In the post below on scheduled bulk jobs, how much of the day does the dedicated CRON instance sit idle?

## DOCUMENT EXTRACT
>>

The story of the evolution of scheduled bulk jobs
Bharat Kalluri / 2023-05-13
Every company was once a small group of starry eyed individuals with a vision of changing lives. So they get to work and start building.
The backend team picks up a battle tested language and a framework, fully realizing that the decision they are making in that meeting that day will impact the trajectory of the company for at least three to five years. And start churning out code to forge their vision to reality.
Eventually the team runs into a situation where they'll have to do some bulk process at a fixed rate. Maybe it is refreshing their transaction status at a fixed interval or maybe its pulling and refreshing data from an external API.
Level One: Using the CRON construct in the framework
All battle tested frameworks have a way to spin up a bulk jobs at a fixed frequency. The framework will take care of running the bulk job at the right time.
Just write a function which runs a batch job, attach a decorator with the CRON expression on the top. Voila, the bulk job issue is sorted. Life goes on as usual for a while.
Then the company starts taking off, one instance is not cutting it anymore. You'll need to auto scale! So the team spins up new instances to serve traffic!
Bad news, the CRONs are now running in all the three instances you have spun up. The team is smart enough to write idempotent scheduled jobs. So, there is no real loss. But its still a waste of memory and time. Auto scaling triggers are being triggered since bulk jobs and uselessly getting auto scaling rules are triggered when they are not essential. And you'll need to fix it, soon.
Level two: Having a bulk job execution machine
Its nine in the night and the servers alarms are going off, CRONs have overloaded the systems and main traffic is chocking sometimes as the new instances kick in. The team has to do something, and do something soon. What's the simplest change we can do to get things back to normal.
Have an instance which will just run CRONs! Spin up a new server, and orchestrate in such a way that it'll run CRONs, the other normal servers will just serve HTTP requests. Problem solved, for now.
Eventually the company scales more, CRONs are getting slow. Sometimes they even fail. Monitoring is not really that great on how many items failed or why it failed. We'll need to change code to do better.
Also, the instance is large and it's just sitting there idle for eighty percent of the day. Thats useless cost to the company. We can do better than this.
Level three: Move to batch and on demand containers
Every cloud provider has their own name for it. For aws, its called batch. Apparently google's GCP also calls it batch.
The idea behind this is very simple, batch runs a docker run command on demand. It has a fundamental idea of a compute environment and from there you can state how much memory and CPU you want to use to run your batch job and what's the command for the batch job. It'll take those parameters, spin up a fargate/EC2/EKS container on demand, run the job and shut itself down.
By making no major code changes, we can just expose a simple CLI entry point to the existing setup to trigger the batch job. Move the triggers to AWS event bridge and trigger the command to run the batch job. If your server is not dockerized, then that'll be an additional step. But docker-izing should not be hard.

<<

## EXTRACTED ENTRIES
>>

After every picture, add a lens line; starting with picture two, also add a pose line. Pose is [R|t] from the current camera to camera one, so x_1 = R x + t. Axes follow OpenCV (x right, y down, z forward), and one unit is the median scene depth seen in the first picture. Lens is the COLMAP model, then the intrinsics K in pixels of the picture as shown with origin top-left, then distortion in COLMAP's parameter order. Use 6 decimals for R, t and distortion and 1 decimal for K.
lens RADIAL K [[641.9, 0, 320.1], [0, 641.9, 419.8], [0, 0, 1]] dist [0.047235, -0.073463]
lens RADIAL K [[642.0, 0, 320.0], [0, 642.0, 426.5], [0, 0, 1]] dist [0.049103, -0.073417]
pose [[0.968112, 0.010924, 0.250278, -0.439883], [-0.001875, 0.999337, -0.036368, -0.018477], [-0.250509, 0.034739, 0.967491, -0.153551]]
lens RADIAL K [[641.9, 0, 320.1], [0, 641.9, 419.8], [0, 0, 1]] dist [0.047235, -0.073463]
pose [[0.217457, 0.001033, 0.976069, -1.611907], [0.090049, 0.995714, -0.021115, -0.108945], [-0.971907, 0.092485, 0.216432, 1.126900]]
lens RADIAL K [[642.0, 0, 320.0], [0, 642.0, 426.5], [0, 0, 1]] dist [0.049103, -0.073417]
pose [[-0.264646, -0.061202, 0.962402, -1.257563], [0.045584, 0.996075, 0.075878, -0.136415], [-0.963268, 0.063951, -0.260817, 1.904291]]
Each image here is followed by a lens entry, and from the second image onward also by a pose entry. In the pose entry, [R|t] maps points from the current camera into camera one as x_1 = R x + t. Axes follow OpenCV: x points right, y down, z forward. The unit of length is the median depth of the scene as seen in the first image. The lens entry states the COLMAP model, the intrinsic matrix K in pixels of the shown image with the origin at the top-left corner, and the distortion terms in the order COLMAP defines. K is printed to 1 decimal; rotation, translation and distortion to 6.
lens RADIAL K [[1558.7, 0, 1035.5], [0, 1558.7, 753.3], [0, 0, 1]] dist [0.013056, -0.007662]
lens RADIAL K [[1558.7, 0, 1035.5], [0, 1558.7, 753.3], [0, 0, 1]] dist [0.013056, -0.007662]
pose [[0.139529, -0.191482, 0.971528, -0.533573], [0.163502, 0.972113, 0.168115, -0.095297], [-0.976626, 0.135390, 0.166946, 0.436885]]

<<

## YOUR RESPONSE
Eighty percent of the day.